Landfills Burn, Glacier Lakes at Risk of Flood during Record Heatwaves in India and Pakistan

Landfills Burn, Glacier Lakes at Risk of Flood during Record Heatwaves in India and Pakistan

According to the Indian Meteorological Department, India and Pakistan are now suffering harsh and fatal heatwaves, with average maximum temperatures at their highest since records began 122 years ago (IMD). Last month, temperatures in New Delhi easily surpassed 40°C (104°F), a temperature anomaly of several degrees that lasted seven days. Since then, temperatures in regions of West Rajasthan, Punjab, Madhya Pradesh, and Vidarbha have reached 44-46°C. The greatest maximum temperature so far was 46.6°C in Chandrapur, Vidarbha, on April 30.

Temperatures are much over what is deemed safe for humans, and calamities are occurring as a result of the extreme heat. For several days, New Delhi has been surrounded by smoldering garbage. After spontaneously combusting owing to the heat, a rubbish dump mountain 73 meters tall and 4,570 meters broad (240 and 15,000 feet respectively) has been spewing hazardous fumes into the air. The Pakistan Meteorological Department (PMD) has issued a warning about the potential of melting Glacier Lake flooding in Pakistani locations. 

According to CNN, cities Jacobabad and Sibi reached 47°C (116.6°F) on Friday, the highest temperature recorded in any city in the Northern Hemisphere on that day, according to PMD statistics.
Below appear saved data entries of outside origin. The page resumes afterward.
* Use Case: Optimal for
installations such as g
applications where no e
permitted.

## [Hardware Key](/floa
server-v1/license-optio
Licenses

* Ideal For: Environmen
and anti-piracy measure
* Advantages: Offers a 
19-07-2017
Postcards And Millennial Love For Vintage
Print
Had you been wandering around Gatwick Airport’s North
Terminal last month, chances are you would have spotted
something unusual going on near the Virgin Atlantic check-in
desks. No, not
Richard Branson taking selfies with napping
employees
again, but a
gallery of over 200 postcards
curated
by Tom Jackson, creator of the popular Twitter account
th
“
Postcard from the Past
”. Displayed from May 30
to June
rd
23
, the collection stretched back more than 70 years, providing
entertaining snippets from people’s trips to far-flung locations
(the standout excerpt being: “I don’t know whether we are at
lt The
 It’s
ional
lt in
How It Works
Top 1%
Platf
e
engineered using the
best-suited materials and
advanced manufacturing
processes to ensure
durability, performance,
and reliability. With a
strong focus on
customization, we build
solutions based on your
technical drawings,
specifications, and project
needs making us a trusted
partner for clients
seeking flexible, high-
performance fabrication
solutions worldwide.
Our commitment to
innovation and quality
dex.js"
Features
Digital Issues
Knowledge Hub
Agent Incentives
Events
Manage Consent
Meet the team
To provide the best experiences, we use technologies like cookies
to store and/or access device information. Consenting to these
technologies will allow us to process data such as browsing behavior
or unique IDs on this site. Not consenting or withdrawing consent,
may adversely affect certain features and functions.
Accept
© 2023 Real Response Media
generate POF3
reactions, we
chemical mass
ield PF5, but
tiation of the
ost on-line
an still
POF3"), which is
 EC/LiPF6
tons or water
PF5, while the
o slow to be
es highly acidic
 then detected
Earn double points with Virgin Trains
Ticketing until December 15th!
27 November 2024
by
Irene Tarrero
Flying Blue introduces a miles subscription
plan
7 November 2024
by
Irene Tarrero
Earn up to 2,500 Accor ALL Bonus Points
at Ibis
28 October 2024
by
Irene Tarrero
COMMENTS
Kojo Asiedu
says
In India, the media reports a lack of coal, the principal fuel for the country’s many power plants, resulting in power outages for millions for up to nine hours a day, as well as a water crisis, which is projected to last until the annual monsoon rains arrive in June and July.

The heatwave is occuring during Ramadan’s final week, making it much more challenging for the millions of Muslims in India and Pakistan who are fasting and not drinking water during daylight hours. Heat management strategies have helped India and Pakistan reduce the number of deaths caused by heatwaves in recent years, but the heatwaves have become more severe. In India, pre-monsoon heatwaves have grown in frequency, duration, magnitude, and severity during the last 30 years, and are predicted to continue to do so as the climate crisis unfolds. 

The high heat is expected to last till May 2, according to the Indian Meteorological Department. Heat waves have engulfed significant regions of India and Pakistan, affecting hundreds of millions of people in one of the world’s most densely inhabited areas. Both nations’ national meteorological and hydrological departments are collaborating with health and disaster management organizations to implement heat health action plans that have saved lives in recent years.